Compared to his successors, Carter did amazingly well at creating jobs. Under his Presidency, jobs increased by an average of 2.58 million per year; Reagan, 2.01 million; Bush 41, 668 thousand (not million, thousand); Bill Clinton, 2.86 million; Bush 43, 160 thousand; Obama so far, 1.40 million.
Annual rate increase? Carter 3.06 percent, Reagan, 2.06 percent; Bush 41, 0.62 percent; Bill Clinton, 2.48 percent; Bush 43, 0.12 percent; Obama so far, 1.11 percent (keeping in mind that he inherited the Dubya meltdown of 2008). Jimmy Carter created jobs at a greater rate per year than any President since LBJ.
Want that in table form? Jobs per year, in millions:
D Clinton 2.86
D Carter 2.58
R Reagan 2.01
D Obama 1.58
R Bush 41 0.67
R Bush 43 0.16
Job growth per year:
D Carter 3.06
D Clinton 2.48
R Reagan 2.06
D Obama 1.04
R Bush 41 0.62
R Bush 43 0.12
In other words, Carter was 23 percent better at creating jobs that "job-creating machine" Clinton, and 48 percent better at it than Reagan who "turned the economy around" and brought about "Morning in America."

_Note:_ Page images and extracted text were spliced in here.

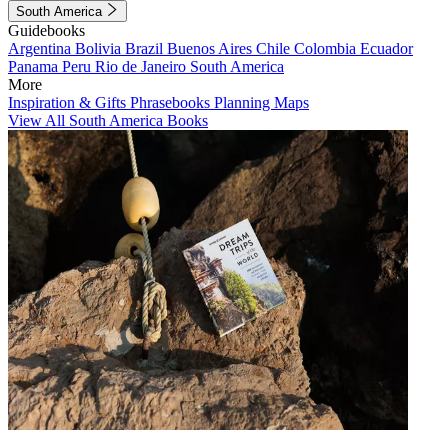
South America
Guidebooks
Argentina
Bolivia
Brazil
Buenos Aires
Chile
Colombia
Ecuador
Panama
Peru
Rio de Janeiro
South America
More
Inspiration & Gifts
Phrasebooks
Planning Maps
View All South America Books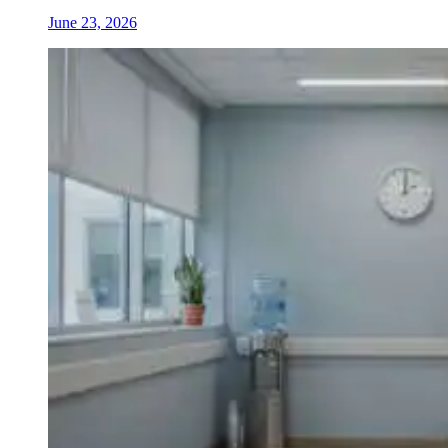
June 23, 2026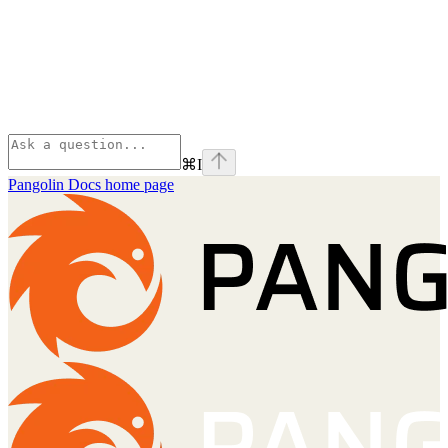
⌘
I
Pangolin Docs
home page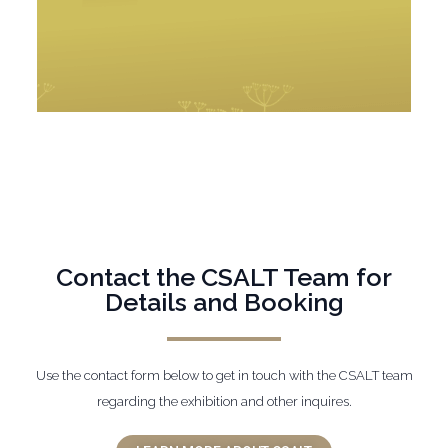
Contact the CSALT Team for
Details and Booking
Use the contact form below to get in touch with the CSALT team
regarding the exhibition and other inquires.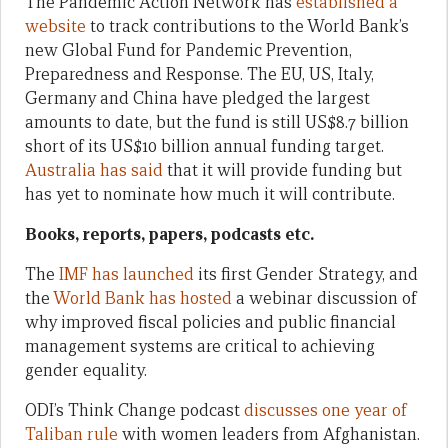
The Pandemic Action Network has
established a
website
to track contributions to the World Bank’s
new Global Fund for Pandemic Prevention,
Preparedness and Response. The EU, US, Italy,
Germany and China have pledged the largest
amounts to date, but the fund is still US$8.7 billion
short of its US$10 billion annual funding target.
Australia has said
that it will provide funding but
has yet to nominate how much it will contribute.
Books, reports, papers, podcasts etc.
The
IMF has launched
its first Gender Strategy, and
the
World Bank has hosted
a webinar discussion of
why improved fiscal policies and public financial
management systems are critical to achieving
gender equality.
ODI’s Think Change podcast
discusses one year of
Taliban rule
with women leaders from Afghanistan.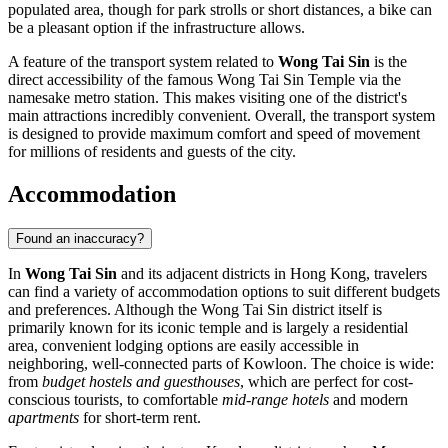
populated area, though for park strolls or short distances, a bike can
be a pleasant option if the infrastructure allows.
A feature of the transport system related to
Wong Tai Sin
is the
direct accessibility of the famous Wong Tai Sin Temple via the
namesake metro station. This makes visiting one of the district's
main attractions incredibly convenient. Overall, the transport system
is designed to provide maximum comfort and speed of movement
for millions of residents and guests of the city.
Accommodation
Found an inaccuracy?
In
Wong Tai Sin
and its adjacent districts in Hong Kong, travelers
can find a variety of accommodation options to suit different budgets
and preferences. Although the Wong Tai Sin district itself is
primarily known for its iconic temple and is largely a residential
area, convenient lodging options are easily accessible in
neighboring, well-connected parts of Kowloon. The choice is wide:
from
budget hostels and guesthouses
, which are perfect for cost-
conscious tourists, to comfortable
mid-range hotels
and modern
apartments
for short-term rent.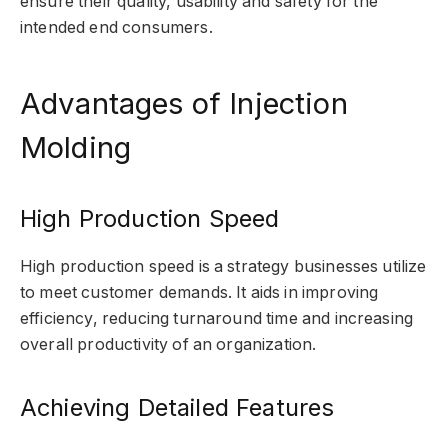
ensure their quality, usability and safety for the
intended end consumers.
Advantages of Injection
Molding
High Production Speed
High production speed is a strategy businesses utilize
to meet customer demands. It aids in improving
efficiency, reducing turnaround time and increasing
overall productivity of an organization.
Achieving Detailed Features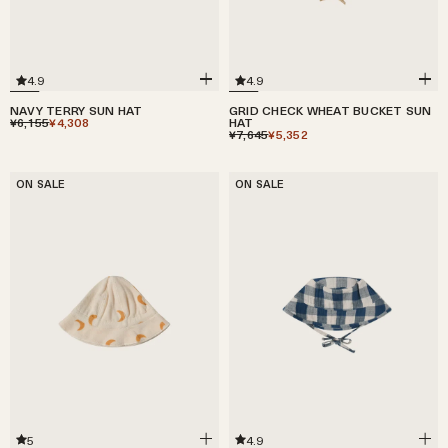
4.9
4.9
GRID CHECK WHEAT BUCKET SUN
NAVY TERRY SUN HAT
HAT
¥6,155
¥4,308
¥7,645
¥5,352
ON SALE
ON SALE
5
4.9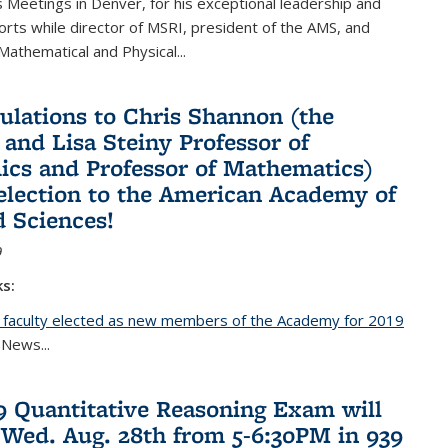
Meetings in Denver, for his exceptional leadership and
orts while director of MSRI, president of the AMS, and
 Mathematical and Physical...
ulations to Chris Shannon (the
 and Lisa Steiny Professor of
cs and Professor of Mathematics)
 election to the American Academy of
d Sciences!
9
ks:
 faculty elected as new members of the Academy for 2019
nal)
 News...
19 Quantitative Reasoning Exam will
 Wed. Aug. 28th from 5-6:30PM in 939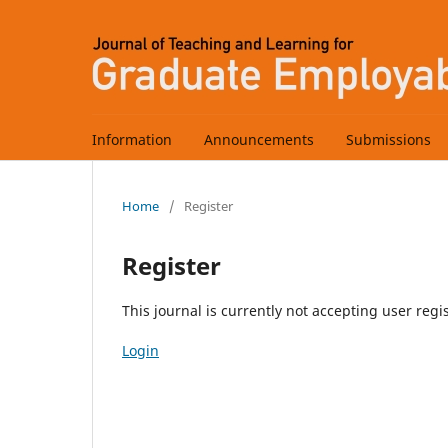
Information
Announcements
Submissions
Home
/
Register
Register
This journal is currently not accepting user regis
Login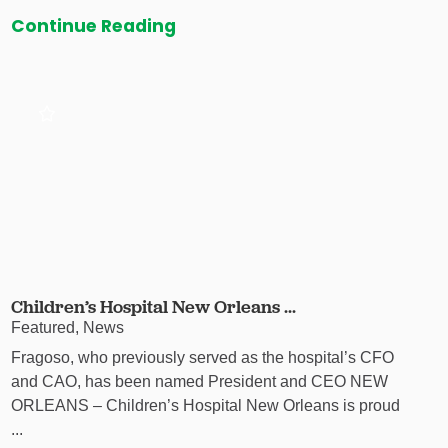
Continue Reading
Children’s Hospital New Orleans ...
Featured, News
Fragoso, who previously served as the hospital’s CFO
and CAO, has been named President and CEO NEW
ORLEANS – Children’s Hospital New Orleans is proud
...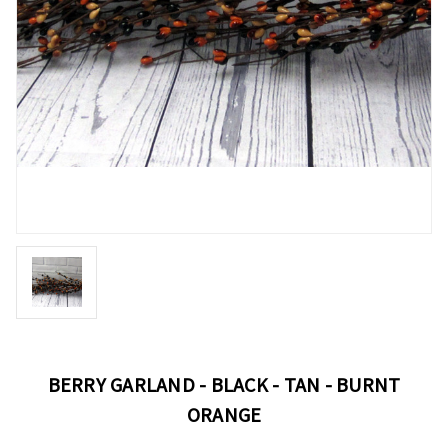
BERRY GARLAND - BLACK - TAN - BURNT
ORANGE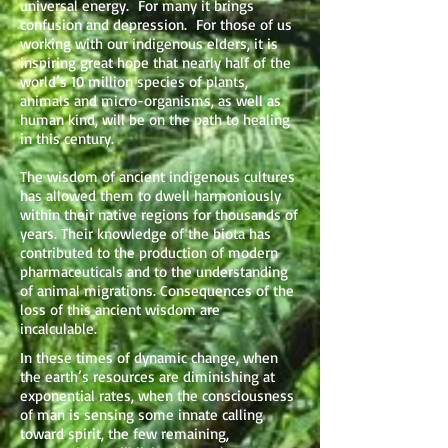
universal energy. For many it brings
confusion and depression. For those of us
working with our indigenous elders, it is
inspiring great hope that nearly half of the
world’s 10 million species of plants,
animals and micro-organisms, as well as
human kind, will be on the path to healing
in this century.
The wisdom of ancient indigenous cultures
has allowed them to dwell harmoniously
within their native regions for thousands of
years. Their knowledge of the biota has
contributed to the production of modern
pharmaceuticals and to the understanding
of animal migrations. Consequences of the
loss of this ancient wisdom are
incalculable.
In these times of dynamic change, when
the earth’s resources are diminishing at
exponential rates, when the consciousness
of man is sensing some innate calling
toward spirit, the few remaining,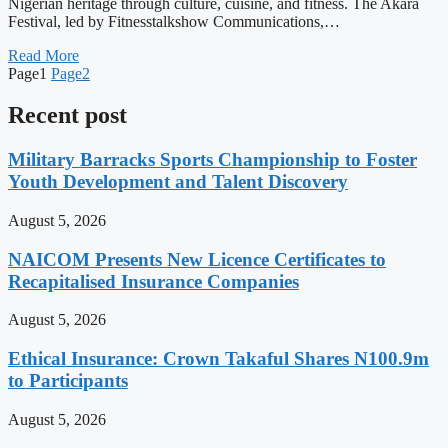
Nigerian heritage through culture, cuisine, and fitness. The Akara
Festival, led by Fitnesstalkshow Communications,…
Read More
Page
1
Page
2
Recent post
Military Barracks Sports Championship to Foster
Youth Development and Talent Discovery
August 5, 2026
NAICOM Presents New Licence Certificates to
Recapitalised Insurance Companies
August 5, 2026
Ethical Insurance: Crown Takaful Shares N100.9m
to Participants
August 5, 2026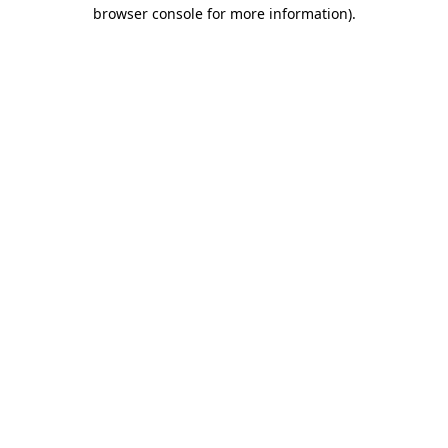
browser console for more information).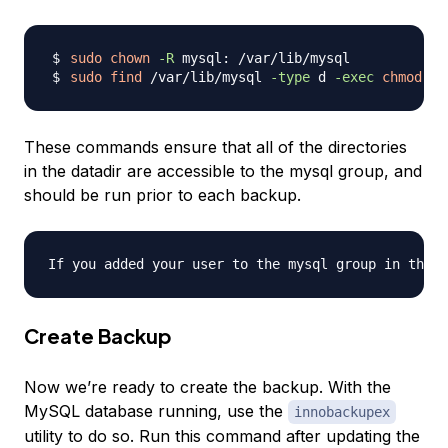
sudo
chown
-R
sudo
find
 /var/lib/mysql 
-type
 d 
-exec
chmod
77
These commands ensure that all of the directories
in the datadir are accessible to the mysql group, and
should be run prior to each backup.
Create Backup
Now we’re ready to create the backup. With the
MySQL database running, use the
innobackupex
utility to do so. Run this command after updating the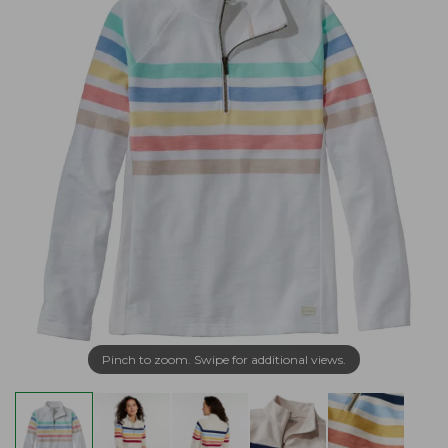
Pinch to zoom. Swipe for additional views.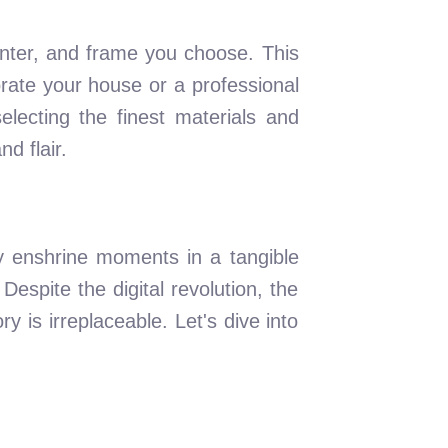
rinter, and frame you choose. This
orate your house or a professional
lecting the finest materials and
d flair.
ey enshrine moments in a tangible
Despite the digital revolution, the
 is irreplaceable. Let's dive into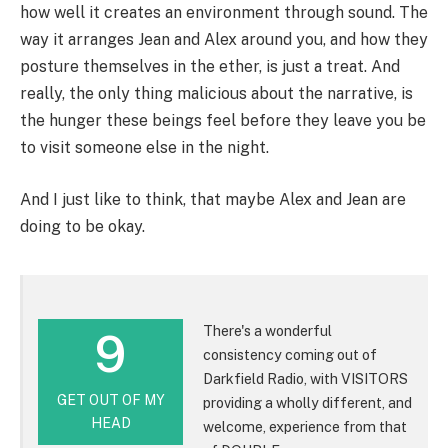
how well it creates an environment through sound. The
way it arranges Jean and Alex around you, and how they
posture themselves in the ether, is just a treat. And
really, the only thing malicious about the narrative, is
the hunger these beings feel before they leave you be
to visit someone else in the night.
And I just like to think, that maybe Alex and Jean are
doing to be okay.
There's a wonderful
9
consistency coming out of
Darkfield Radio, with VISITORS
GET OUT OF MY
providing a wholly different, and
HEAD
welcome, experience from that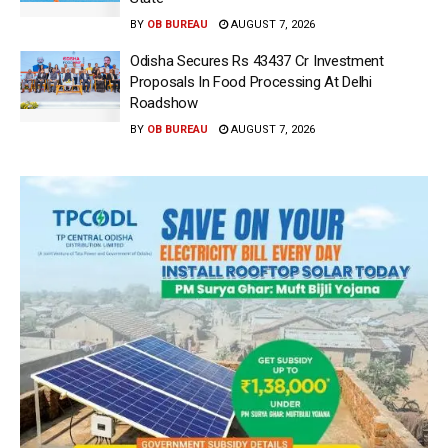
BY
OB BUREAU
AUGUST 7, 2026
Odisha Secures Rs 43437 Cr Investment
Proposals In Food Processing At Delhi
Roadshow
BY
OB BUREAU
AUGUST 7, 2026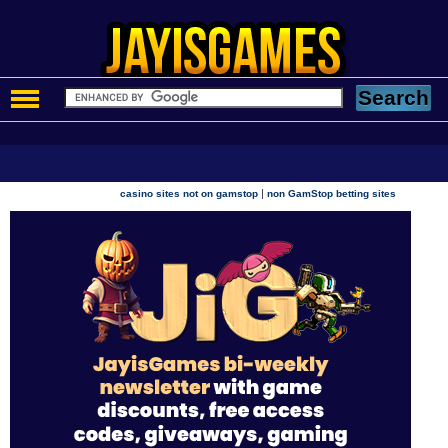
|
casino sites not on gamstop
non GamStop betting sites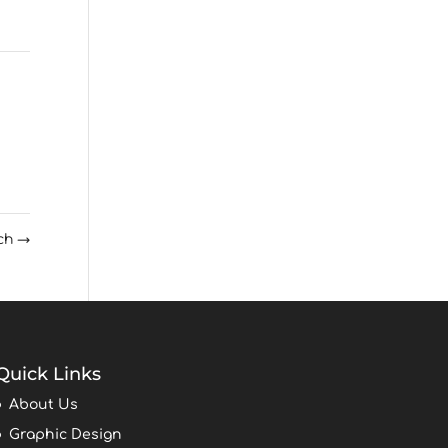
rch
→
Quick Links
About Us
Graphic Design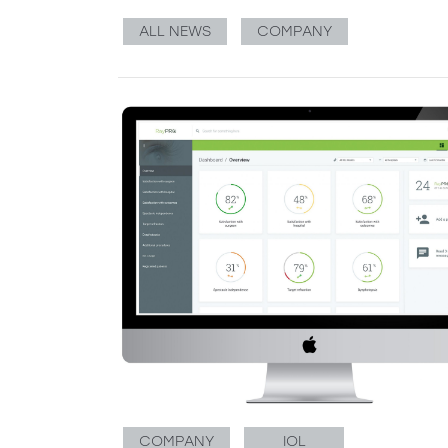
ALL NEWS
COMPANY
COMPANY
IOL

You know conservatives: As their avatar, Reagan, said, "Facts are stupid things." He was trying to quote John Adams: "Facts are stubborn things."
Conservatives always want you to believe that everything was just fine until noon on Inauguration Day when the Republican President went home; and then went to hell as soon as the Democratic President-elect says, "So help me, God." And that it works the other way: As soon as the Democratic President gives way to the Republican President-elect, everything became fine.
Never mind that Reagan himself, in his Inaugural Address, said that America's problems "will not go away in days, weeks, or months. But they will go away." Which was true: The only questions were how, and when. And then he preceded to tell the biggest lie any President had ever told to that point: "Government is not the solution to the problem. Government is the problem." And then, he spent the next 8 years proving his point.
Why, a conservative born after 1980, not old enough to really remember Reagan as the sitting President, and raised on the myth more than the man, would probably find it hard to believe that the U.S. hockey team that beat the Soviets at the 1980 Winter Olympics in Lake Placid, New York, could have done so under President Carter, rather than under President Reagan. (Carter wasn't there for that game, but Vice President Walter Mondale, a Minnesotan and a hockey buff, was.)
Or maybe Reagan was just lucky, and Carter wasn't. As someone put it in the Summer of 1981, "If Carter had fired the air-traffic controllers, there would have been a crash the next day."